# Basement Egress through Garage



## jar546 (Mar 8, 2014)

I, along with 2 other officials are confident and of the opinion that you cannot do the following, regardless of the opinion of the contractor.  The 2009 IRC applies:

On a sloped grade, there is a foundation that is mostly basement with a walk out area also used as a garage.  Separation from the residence above is not an issue.  The sticking point was that they want to locate the man door near the garage with no other means of egress from the basement.  It is our opinion and position that you cannot egress through a garage and the basement must have another method of egress.  What say thee?


----------



## Glenn (Mar 8, 2014)

Are there no stairs from the basement up to the main floor above?


----------



## fatboy (Mar 8, 2014)

I agree, you cannot have the one required egress through the garage.


----------



## ICE (Mar 8, 2014)

R311.1 Means of egress. All dwellings shall be provided with a means of egress as provided in this section. The means of egress shall provide a continuous and unobstructed path of vertical and horizontal egress travel from all portions of the dwelling to the exterior of the dwelling at the required egress door *without requiring travel through a garage*.


----------



## jar546 (Mar 8, 2014)

Glenn said:
			
		

> Are there no stairs from the basement up to the main floor above?


Yes there are.


----------



## ICE (Mar 8, 2014)

jar546 said:
			
		

> Yes there are.


As in "Yes we have no stairs today"


----------



## mtlogcabin (Mar 8, 2014)

> Originally Posted by *Glenn*
> 
> http://www.thebuildingcodeforum.com/forum/showthread.php?p=126629#post126629
> 
> http://www.thebuildingcodeforum.com/forum/showthread.php?p=126629#post126629_Are there no stairs from the basement up to the main floor above?_





			
				jar546 said:
			
		

> Yes there are.





> with no other means of egress from the basement


So which is correct?

No stairs from the basement to the upper floor or

There are stairs from the basement to the upper level and a door from the upper level  providing the required egress.


----------



## jar546 (Mar 8, 2014)

The staircase to the upper floor, although installed is not relevant due to R310.1

They will need a separate means of egress from the basement in addition to the garage man door that they chose to install.


----------



## ICE (Mar 8, 2014)

They don't need a separate means of egress.  They need an emergency escape and rescue opening.


----------



## jar546 (Mar 8, 2014)

ICE said:
			
		

> They don't need a separate means of egress.  They need an emergency escape and rescue opening.
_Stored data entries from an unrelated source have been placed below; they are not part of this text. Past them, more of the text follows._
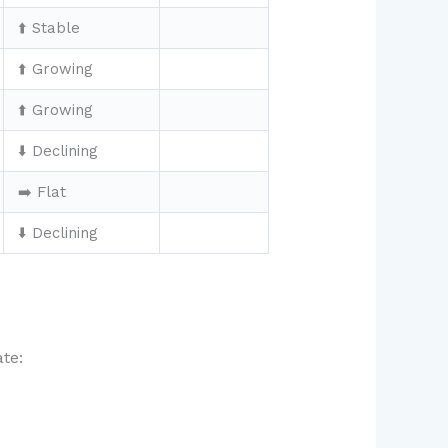
⬆️ Stable
⬆️ Growing
⬆️ Growing
⬇️ Declining
➡️ Flat
⬇️ Declining
te:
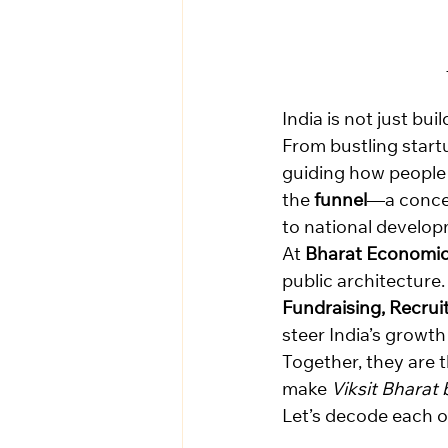
India is not just bu
From bustling startu
guiding how people 
the 
funnel
—a concep
to national develo
At 
Bharat Economic
public architecture.
Fundraising, Recrui
steer India’s growth
Together, they are t
make 
Viksit Bharat
Let’s decode each o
yes, either way they need something other than the man door through the garage.


----------



## fatboy (Mar 9, 2014)

jar546 said:
			
		

> yes, either way they need something other than the man door through the garage.
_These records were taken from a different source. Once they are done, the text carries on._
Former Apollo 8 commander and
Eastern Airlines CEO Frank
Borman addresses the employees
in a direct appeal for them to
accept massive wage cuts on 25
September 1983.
Yes, a compliant EERO............


----------



## Daddy-0- (Mar 9, 2014)

Yes. Two means of egress from a basement (vertical and horizontal) unless the basement only houses a 200 or less sqft mechanical room. You need vertical egress (stairs) and horizontal (door to the outside, or window/EERO that meets the EERO requirements. Could be a window well depending on lot conditions.


----------



## Keystone (Mar 10, 2014)

If garage space allows an easy fix, contractor to erect non-bearing dividing wall/hallway with direct access to the exterior then contractor can place firerated door to access the garage from the newly created space/hallway


----------



## jar546 (Mar 10, 2014)

Keystone said:
			
		

> If garage space allows an easy fix, contractor to erect non-bearing dividing wall/hallway with direct access to the exterior then contractor can place firerated door to access the garage from the newly created space/hallway


I agree that is an option.


----------